With lilting balalaikas, energetic bayan accordion and such little-known folk instruments as the trashotky and loshky providing the melodies, the troupe introduces songs and dances of old Russia — and encourages audience participation, teaching attendees Russian words and songs during the performance.
The all-ages concert begins at 6 p.m. Saturday at the Winchester center, 3130 S. McLeod Drive. For tickets ($10 in advance, $12 on show day), call 702-455-7340.
Artist Jevijoe Vitug goes beyond terra firma — solid ground — to explore the fragility and precariousness of life on earth in the new exhibit “Terra Infirma” at North Las Vegas’ Left of Center Gallery.
The Filipino-born, Las Vegas-based artist focuses on survival and the effects of globalization through paintings, performances and community-based projects; he has exhibited locally and was part of the Zap! 4 public art project organized by the Metro Arts Council of Southern Nevada.
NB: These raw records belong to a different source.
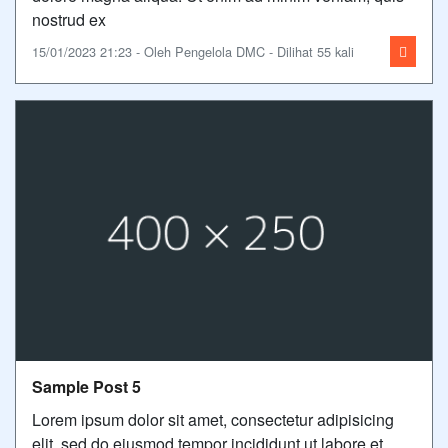
nostrud ex
15/01/2023 21:23 - Oleh Pengelola DMC - Dilihat 55 kali
Sample Post 5
Lorem ipsum dolor sit amet, consectetur adipisicing
elit, sed do eiusmod tempor incididunt ut labore et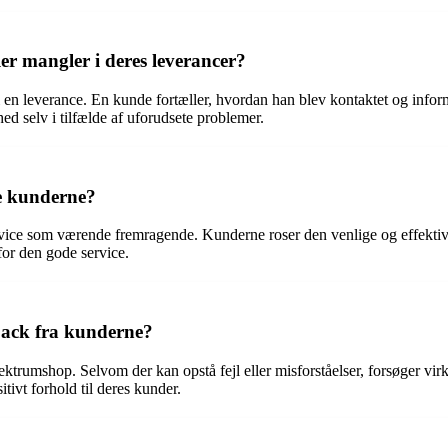
er mangler i deres leverancer?
 i en leverance. En kunde fortæller, hvordan han blev kontaktet og infor
ed selv i tilfælde af uforudsete problemer.
e kunderne?
 som værende fremragende. Kunderne roser den venlige og effektive se
for den gode service.
back fra kunderne?
 Spektrumshop. Selvom der kan opstå fejl eller misforståelser, forsøger 
tivt forhold til deres kunder.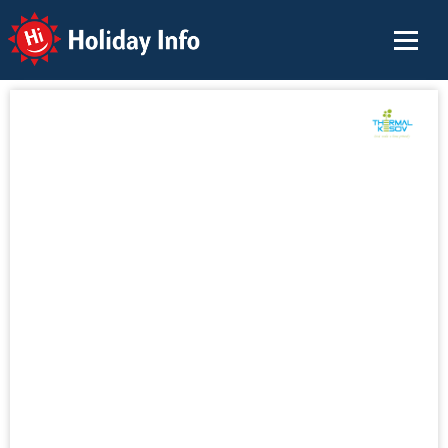
Holiday Info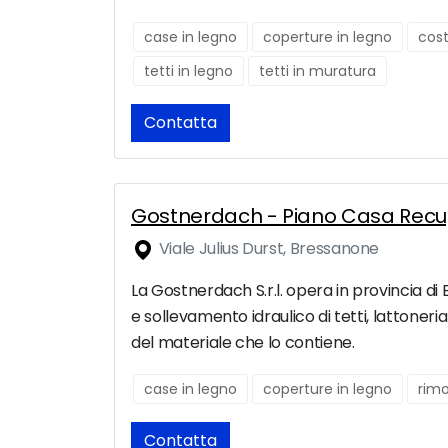
case in legno
coperture in legno
cost
tetti in legno
tetti in muratura
Contatta
Gostnerdach - Piano Casa Recu
Viale Julius Durst, Bressanone
La Gostnerdach S.r.l. opera in provincia di 
e sollevamento idraulico di tetti, lattoner
del materiale che lo contiene.
case in legno
coperture in legno
rim
Contatta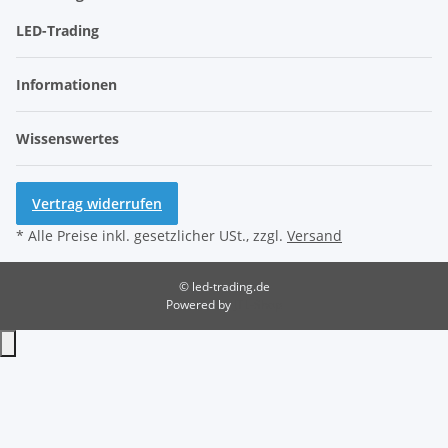
LED-Trading
Informationen
Wissenswertes
Vertrag widerrufen
* Alle Preise inkl. gesetzlicher USt., zzgl.
Versand
© led-trading.de
Powered by
JTL-Shop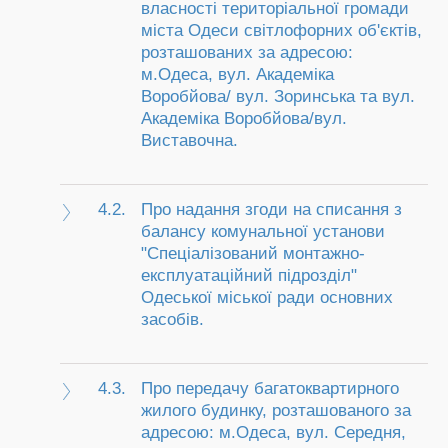
власності територіальної громади
міста Одеси світлофорних об'єктів,
розташованих за адресою:
м.Одеса, вул. Академіка
Воробйова/ вул. Зоринська та вул.
Академіка Воробйова/вул.
Виставочна.
4.2.
Про надання згоди на списання з
балансу комунальної установи
"Спеціалізований монтажно-
експлуатаційний підрозділ"
Одеської міської ради основних
засобів.
4.3.
Про передачу багатоквартирного
жилого будинку, розташованого за
адресою: м.Одеса, вул. Середня,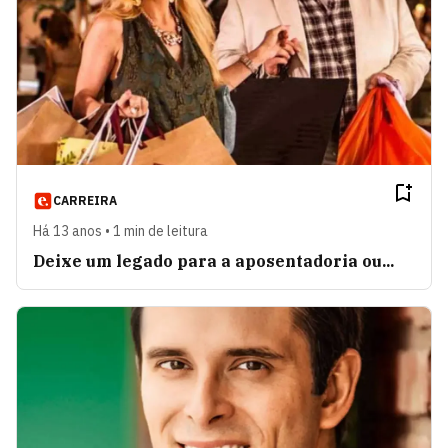
CARREIRA
Há 13 anos • 1 min de leitura
Deixe um legado para a aposentadoria ou...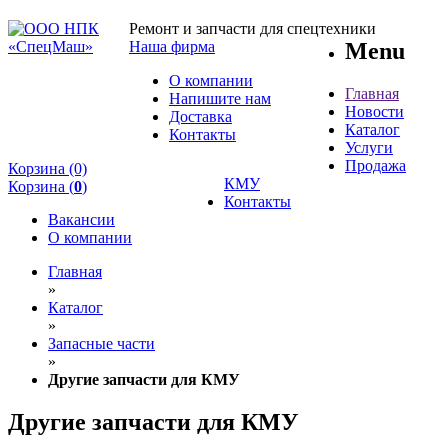
Ремонт и запчасти для спецтехники
Наша фирма
Menu
О компании
Главная
Напишите нам
Новости
Доставка
Каталог
Контакты
Услуги
Продажа
Корзина (0)
КМУ
Корзина (
0
)
Контакты
Вакансии
О компании
Главная
»
Каталог
»
Запасные части
»
Другие запчасти для КМУ
Другие запчасти для КМУ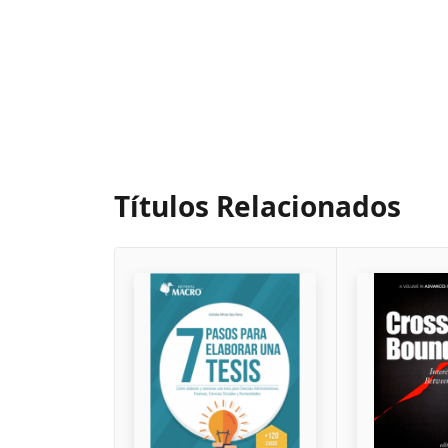
Títulos Relacionados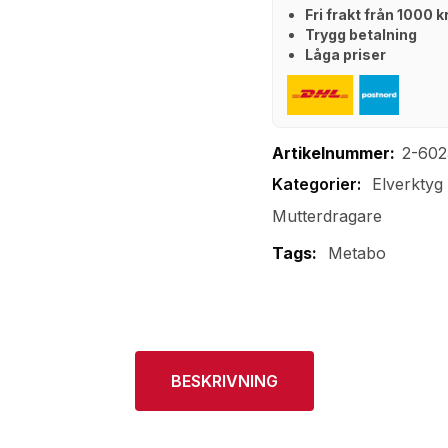
Fri frakt från 1000 
Trygg betalning
Låga priser
Artikelnummer:
2-60
Elverktyg
Mutterdragare
Tags:
Metabo
BESKRIVNING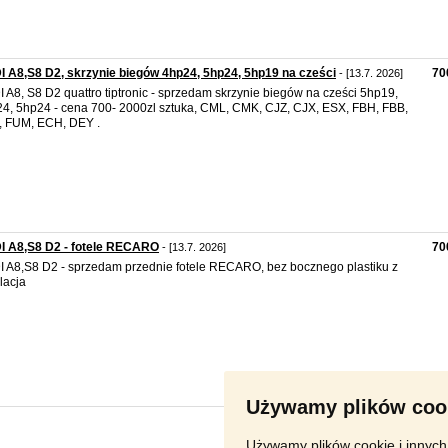
 A8,S8 D2, skrzynie biegów 4hp24, 5hp24, 5hp19 na cześci
70
- [13.7. 2026]
 A8, S8 D2 quattro tiptronic - sprzedam skrzynie biegów na cześci 5hp19,
4, 5hp24 - cena 700- 2000zl sztuka, CML, CMK, CJZ, CJX, ESX, FBH, FBB,
 FUM, ECH, DEY .
I A8,S8 D2 - fotele RECARO
70
- [13.7. 2026]
 A8,S8 D2 - sprzedam przednie fotele RECARO, bez bocznego plastiku z
lacja
Używamy plików coo
Używamy plików cookie i innych 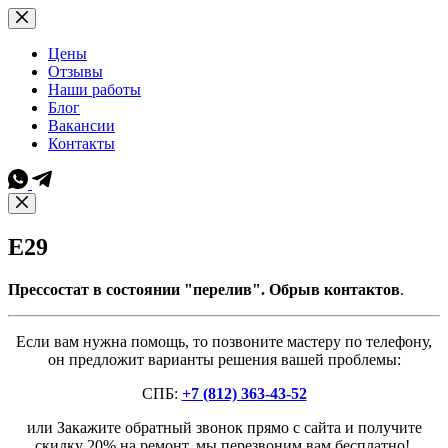
Перейти
к
сути
Цены
Отзывы
Наши работы
Блог
Вакансии
Контакты
E29
Прессостат в состоянии "перелив". Обрыв контактов
.
Если вам нужна помощь, то позвоните мастеру по телефону,
он предложит варианты решения вашей проблемы:
СПБ:
+7 (812) 363-43-52
или Закажите обратный звонок прямо с сайта и получите
скидку 20% на ремонт, мы перезвоним вам бесплатно!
Beyond the Silver State, Vitug also has exhibited elsewhere in the U.S., in Japan, Singapore, Australia, Argentina and in his native Philippines.
“Terra Infirma” continues through March 29 at Left of Center Gallery, 2207 W. Gowan Road, North Las Vegas. Gallery hours are from noon to 5 p.m. Tuesdays through Fridays and 10 a.m. to 3 p.m. Saturdays; for more information, call 702-647-7378 or visit www.leftofcenterart.org.
CHINESE NEW YEAR
It’s the Year of the Horse, according to the Chinese zodiac — or at least it will be on Jan. 31, when the Chinese New Year celebration begins.
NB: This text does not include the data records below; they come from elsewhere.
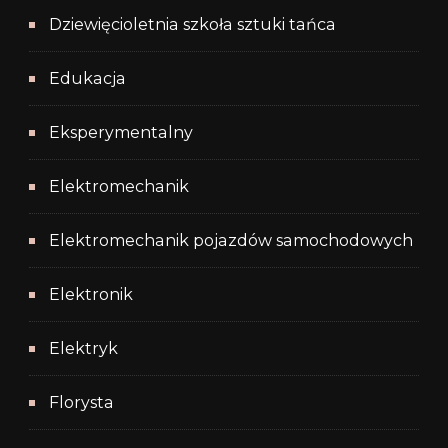
Dziewięcioletnia szkoła sztuki tańca
Edukacja
Eksperymentalny
Elektromechanik
Elektromechanik pojazdów samochodowych
Elektronik
Elektryk
Florysta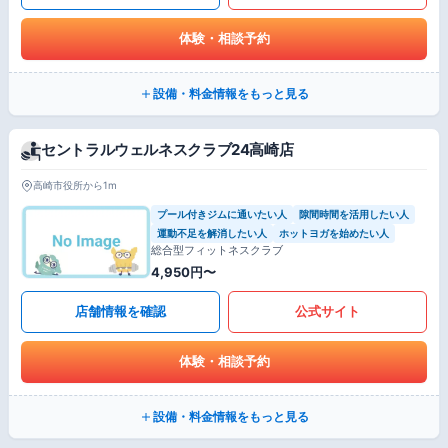
体験・相談予約
設備・料金情報をもっと見る
セントラルウェルネスクラブ24高崎店
高崎市役所から1m
プール付きジムに通いたい人
隙間時間を活用したい人
運動不足を解消したい人
ホットヨガを始めたい人
総合型フィットネスクラブ
4,950円〜
店舗情報を確認
公式サイト
体験・相談予約
設備・料金情報をもっと見る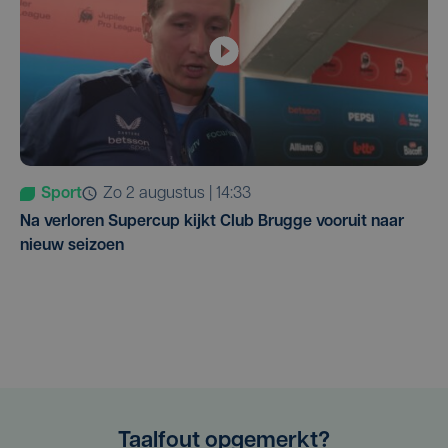
Sport
zo 2 augustus | 14:33
Na verloren Supercup kijkt Club Brugge vooruit naar
nieuw seizoen
Taalfout opgemerkt?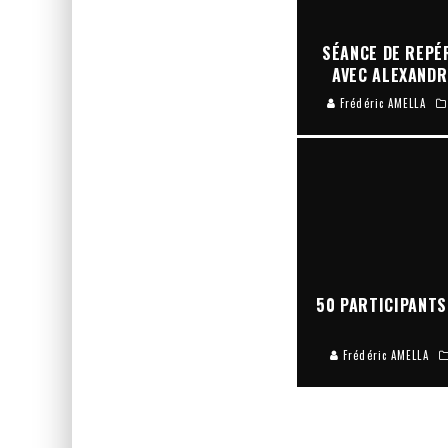
SÉANCE DE REPÉ
AVEC ALEXANDR
Frédéric AMELLA
50 PARTICIPANTS
Frédéric AMELLA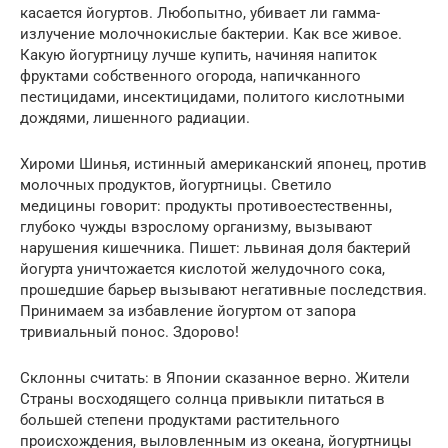
касается йогуртов. Любопытно, убивает ли гамма-
излучение молочнокислые бактерии. Как все живое.
Какую йогуртницу лучше купить, начиняя напиток
фруктами собственного огорода, напичканного
пестицидами, инсектицидами, политого кислотными
дождями, лишенного радиации.
Хироми Шинья, истинный американский японец, против
молочных продуктов, йогуртницы. Светило
медицины говорит: продукты противоестественны,
глубоко чужды взрослому организму, вызывают
нарушения кишечника. Пишет: львиная доля бактерий
йогурта уничтожается кислотой желудочного сока,
прошедшие барьер вызывают негативные последствия.
Принимаем за избавление йогуртом от запора
тривиальный понос. Здорово!
Склонны считать: в Японии сказанное верно. Жители
Страны восходящего солнца привыкли питаться в
большей степени продуктами растительного
происхождения, выловленным из океана, йогуртницы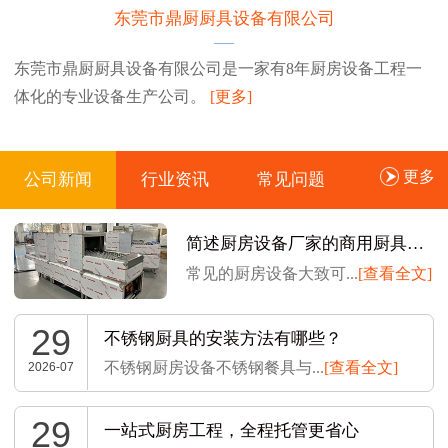
东莞市鼎厨厨具设备有限公司
东莞市鼎厨厨具设备有限公司是一家有8年厨房设备工程一
体化的专业设备生产公司。
[更多]
更多
公司新闻
行业资讯
常见问题
简述厨房设备厂家的商用厨具如何安装
常见的厨房设备大致可...
[查看全文]
29
不锈钢厨具的安装方法有哪些？
不锈钢厨房设备不锈钢餐具与...
[查看全文]
2026-07
29
一站式厨房工程，全程托管更省心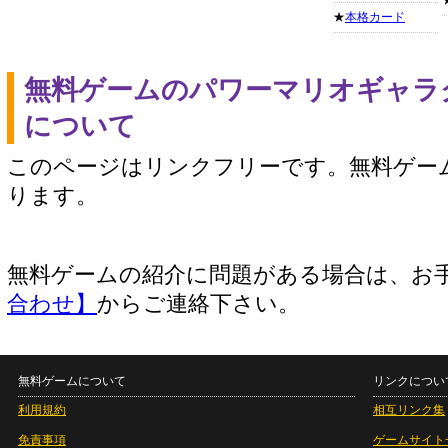
★
本格カード
無料ゲームのパワーマリオギャラ
について
このページはリンクフリーです。無料ゲー
ります。
無料ゲームの紹介に問題がある場合は、お
合わせ】
からご連絡下さい。
無料ゲームについて
リンクについ
利用規約
相互リンク集
免責事項
ゲームサイト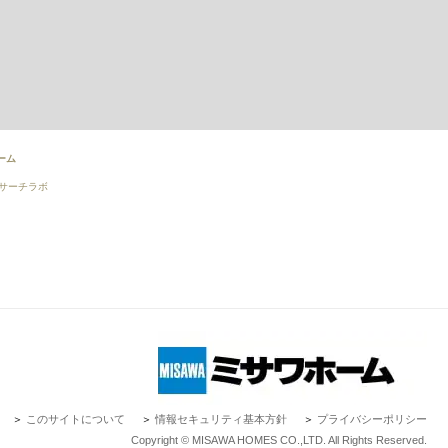
ーム
サーチラボ
＞
このサイトについて
＞
情報セキュリティ基本方針
＞
プライバシーポリシー
Copyright © MISAWA HOMES CO.,LTD. All Rights Reserved.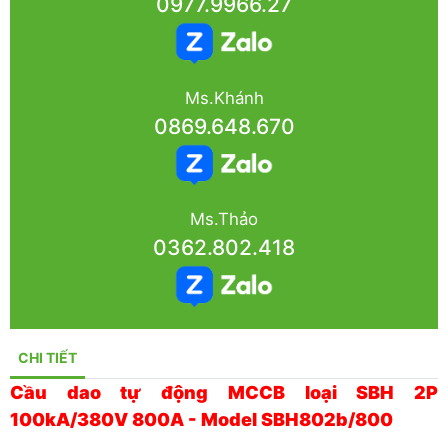
0977.9966.27
Ms.Khánh
0869.648.670
Ms.Thảo
0362.802.418
CHI TIẾT
Cầu dao tự động MCCB loại SBH 2P
100kA/380V 800A - Model SBH802b/800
But Polynesian artist Alexander Lee — The Cosmopolitan of Las Vegas’ latest artist-in-residence — gets into the spirit early with the Botanical Factory, inside the hotel-casino’s P3 Studio.
Starting Wednesday, the glass-walled studio space will be transformed into a proto-factory for a fictional character dubbed the Botanist. Lee, who specializes in ink paintings, will dip breadfruit tree leaves into ink, hand-pressing them onto polypropylene sheets to create compositions ranging from Polynesian head ornaments to Chinese ink paintings.
During Lee’s residency, guests will learn about printing by hand — and about the breadfruit tree, a staple of Pacific Island life.